Your goal: Each line in the data must be reproduced as written, except for any picture.

═══ Records for the exercise

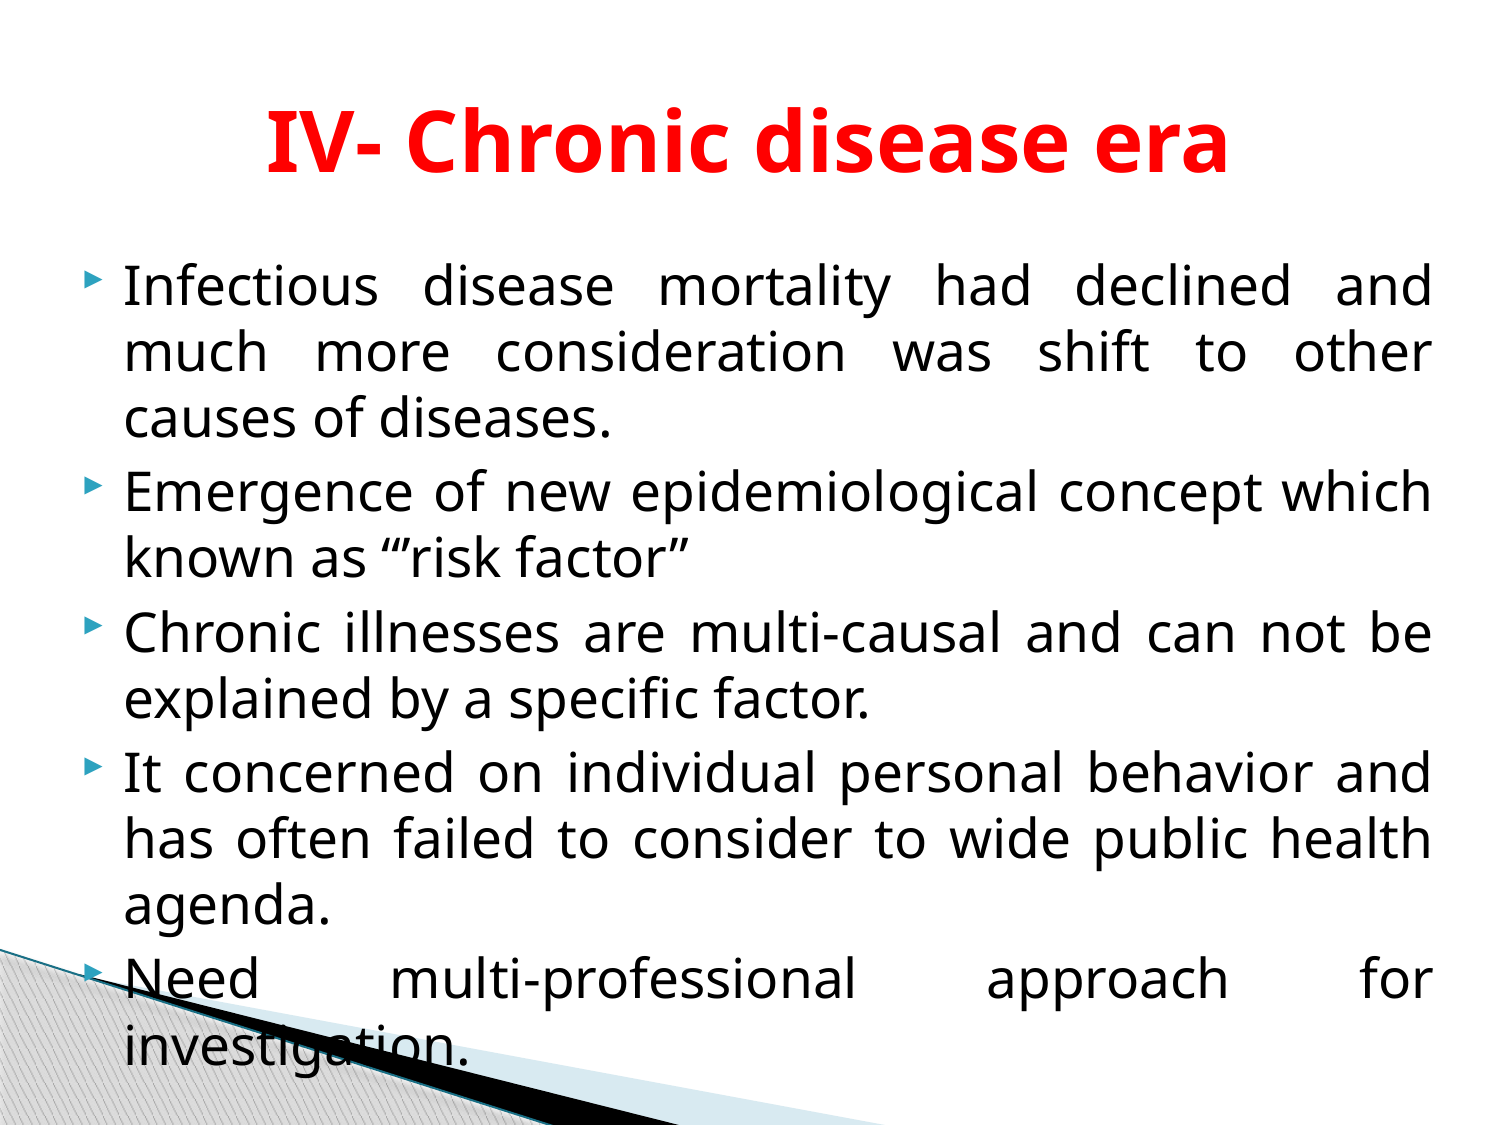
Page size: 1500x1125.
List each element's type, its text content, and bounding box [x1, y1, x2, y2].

title IV- Chronic disease era [75, 45, 1425, 233]
list Infectious disease mortality had declined and much more consideration was shift to other causes of diseases. Emergence of new epidemiological concept which known as “’risk factor” Chronic illnesses are multi-causal and can not be explained by a specific factor. It concerned on individual personal behavior and has often failed to consider to wide public health agenda. Need multi-professional approach for investigation. [50, 243, 1450, 1088]
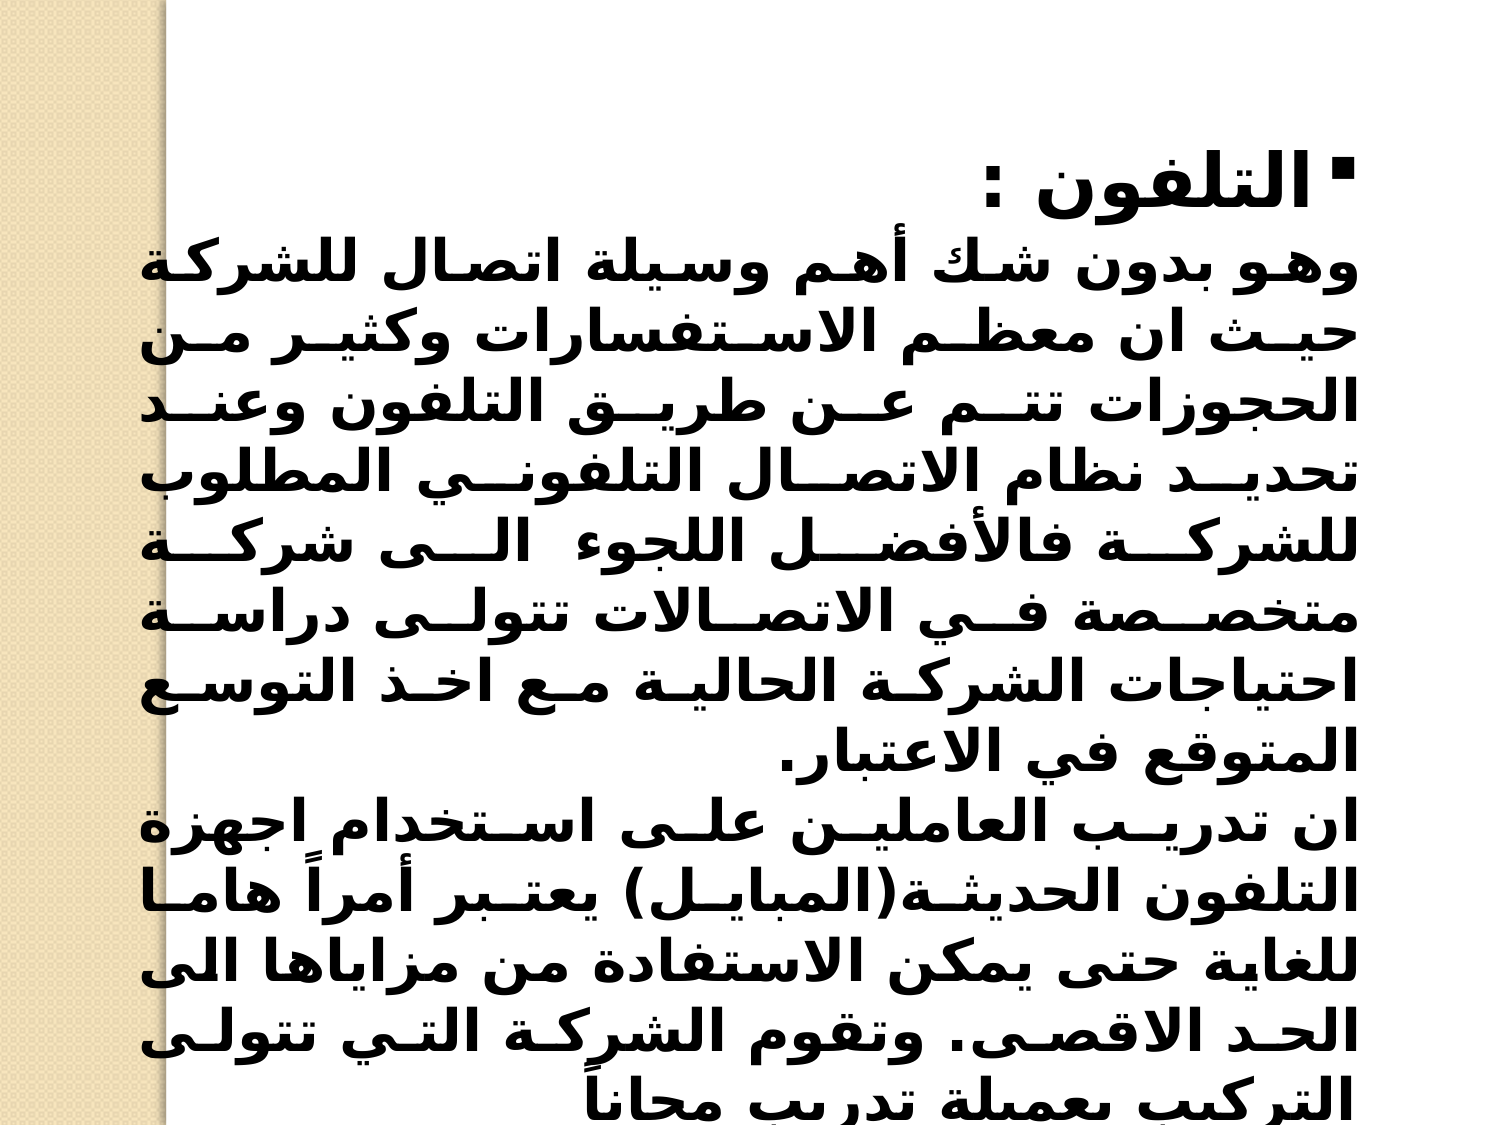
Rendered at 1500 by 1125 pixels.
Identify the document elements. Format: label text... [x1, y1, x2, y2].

text_box التلفون : وهو بدون شك أهم وسيلة اتصال للشركة حيث ان معظم الاستفسارات وكثير من الحجوزات تتم عن طريق التلفون وعند تحديد نظام الاتصال التلفوني المطلوب للشركة فالأفضل اللجوء الى شركة متخصصة في الاتصالات تتولى دراسة احتياجات الشركة الحالية مع اخذ التوسع المتوقع في الاعتبار. ان تدريب العاملين على استخدام اجهزة التلفون الحديثة(المبايل) يعتبر أمراً هاما للغاية حتى يمكن الاستفادة من مزاياها الى الحد الاقصى. وتقوم الشركة التي تتولى التركيب بعميلة تدريب مجاناً [123, 125, 1376, 1125]
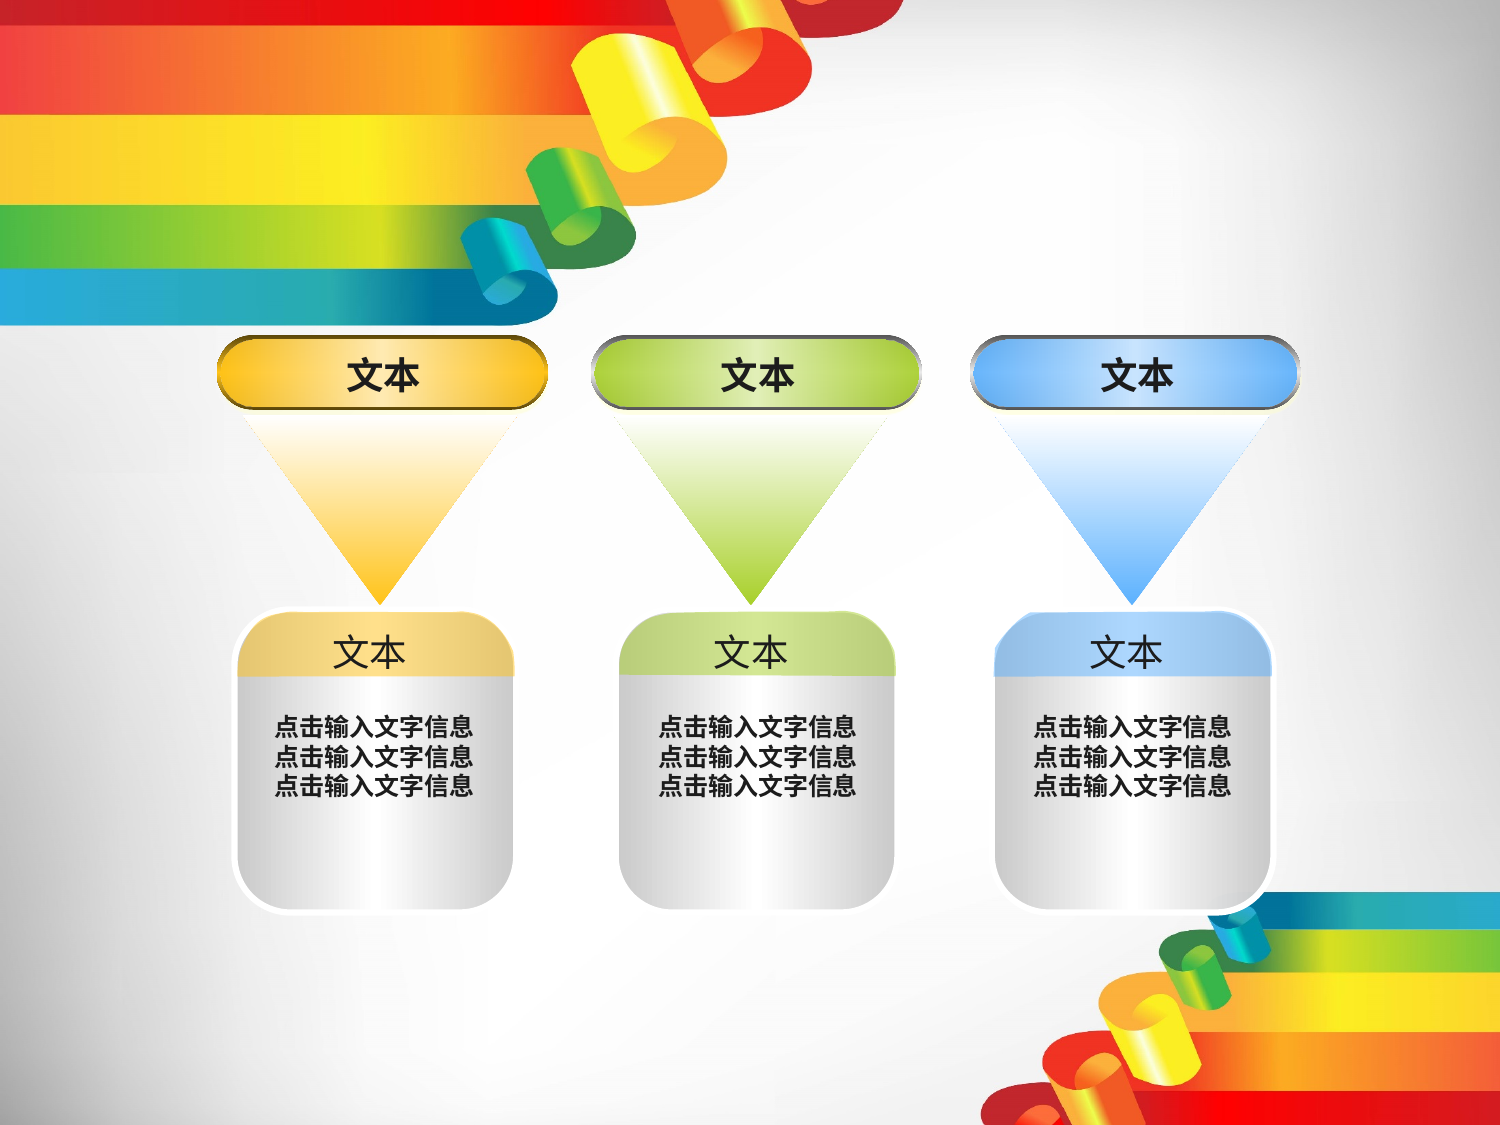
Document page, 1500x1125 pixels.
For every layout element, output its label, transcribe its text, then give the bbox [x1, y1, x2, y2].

text_box [234, 609, 517, 913]
text_box 文本 [1074, 621, 1180, 682]
text_box [242, 414, 518, 606]
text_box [590, 334, 922, 410]
text_box [994, 414, 1270, 606]
text_box [993, 610, 1272, 677]
text_box [991, 609, 1274, 913]
text_box 点击输入文字信息 点击输入文字信息 点击输入文字信息 [993, 703, 1273, 809]
text_box [237, 611, 515, 677]
text_box 点击输入文字信息 点击输入文字信息 点击输入文字信息 [618, 703, 899, 809]
picture [0, 0, 1500, 1125]
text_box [969, 334, 1302, 410]
text_box 文本 [317, 621, 423, 682]
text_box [216, 334, 548, 410]
text_box 点击输入文字信息 点击输入文字信息 点击输入文字信息 [234, 703, 515, 809]
text_box [613, 414, 889, 606]
text_box [615, 609, 898, 913]
text_box 文本 [698, 621, 804, 682]
text_box [619, 610, 896, 677]
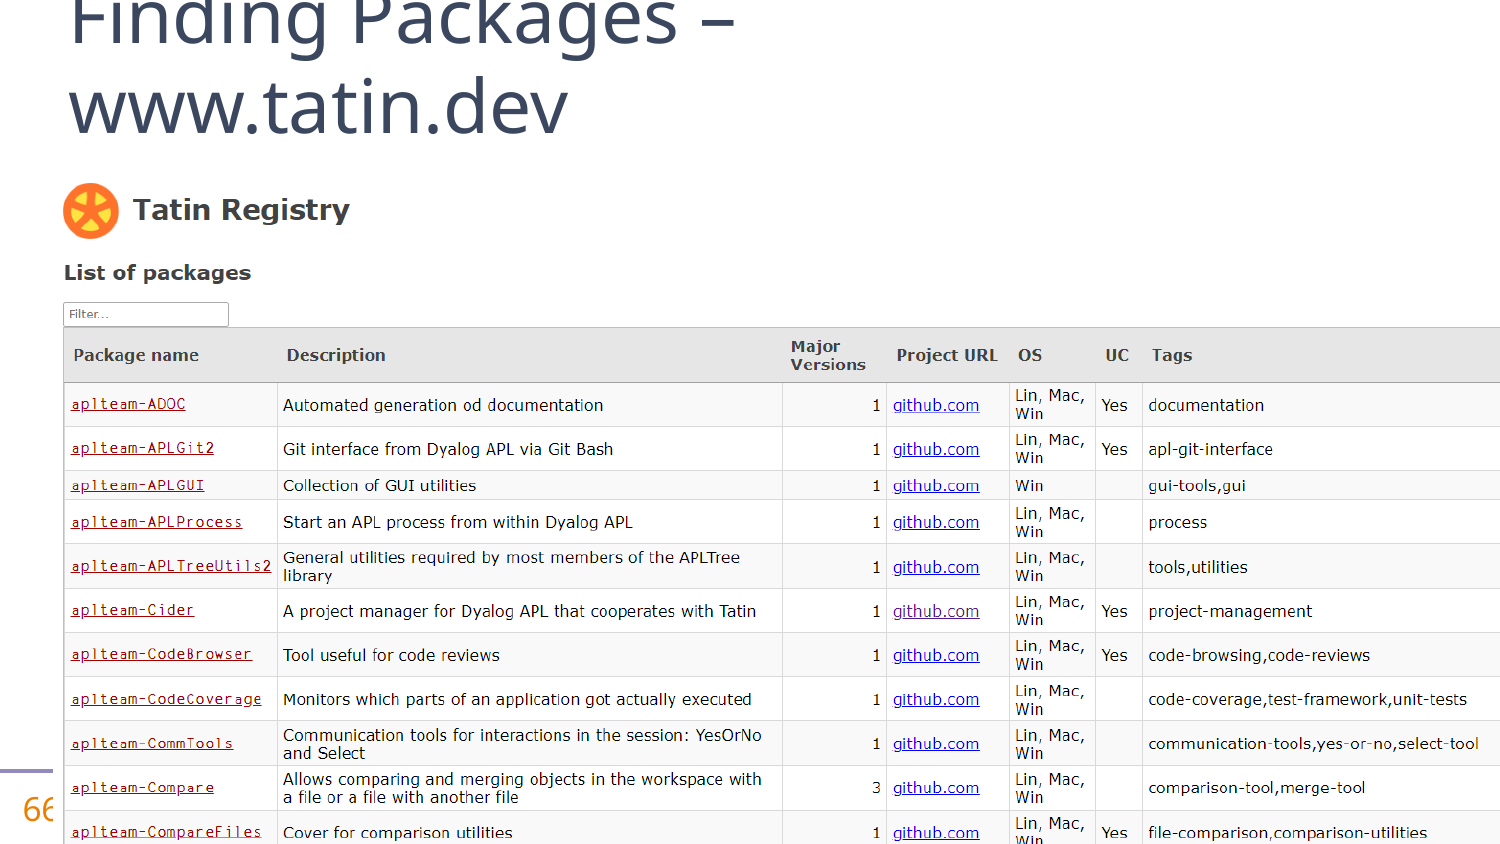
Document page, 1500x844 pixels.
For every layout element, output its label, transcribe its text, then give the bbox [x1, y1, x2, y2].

══════

Output for this exercise:
Page size: 1500x1125.
List each element's type, its text content, and bounding box [x1, y1, x2, y2].

title IV- Chronic disease era [75, 45, 1425, 233]
list Infectious disease mortality had declined and much more consideration was shift to other causes of diseases. Emergence of new epidemiological concept which known as “’risk factor” Chronic illnesses are multi-causal and can not be explained by a specific factor. It concerned on individual personal behavior and has often failed to consider to wide public health agenda. Need multi-professional approach for investigation. [50, 243, 1450, 1088]
Rendered at 1500 by 1125 pixels.
Identify the document elements. Format: label text... [x1, y1, x2, y2].

text_box التلفون : وهو بدون شك أهم وسيلة اتصال للشركة حيث ان معظم الاستفسارات وكثير من الحجوزات تتم عن طريق التلفون وعند تحديد نظام الاتصال التلفوني المطلوب للشركة فالأفضل اللجوء الى شركة متخصصة في الاتصالات تتولى دراسة احتياجات الشركة الحالية مع اخذ التوسع المتوقع في الاعتبار. ان تدريب العاملين على استخدام اجهزة التلفون الحديثة(المبايل) يعتبر أمراً هاما للغاية حتى يمكن الاستفادة من مزاياها الى الحد الاقصى. وتقوم الشركة التي تتولى التركيب بعميلة تدريب مجاناً [123, 125, 1376, 1125]
Document page, 1500x1125 pixels.
For every layout element, output its label, transcribe its text, then give the bbox [x1, y1, x2, y2].

text_box [234, 609, 517, 913]
text_box 文本 [1074, 621, 1180, 682]
text_box [242, 414, 518, 606]
text_box [590, 334, 922, 410]
text_box [994, 414, 1270, 606]
text_box [993, 610, 1272, 677]
text_box [991, 609, 1274, 913]
text_box 点击输入文字信息 点击输入文字信息 点击输入文字信息 [993, 703, 1273, 809]
text_box [237, 611, 515, 677]
text_box 点击输入文字信息 点击输入文字信息 点击输入文字信息 [618, 703, 899, 809]
picture [0, 0, 1500, 1125]
text_box [969, 334, 1302, 410]
text_box 文本 [317, 621, 423, 682]
text_box [216, 334, 548, 410]
text_box 点击输入文字信息 点击输入文字信息 点击输入文字信息 [234, 703, 515, 809]
text_box [613, 414, 889, 606]
text_box [615, 609, 898, 913]
text_box 文本 [698, 621, 804, 682]
text_box [619, 610, 896, 677]
Document page, 1500x844 pixels.
For every layout element, output its label, transcribe its text, then give the bbox [x1, y1, x2, y2].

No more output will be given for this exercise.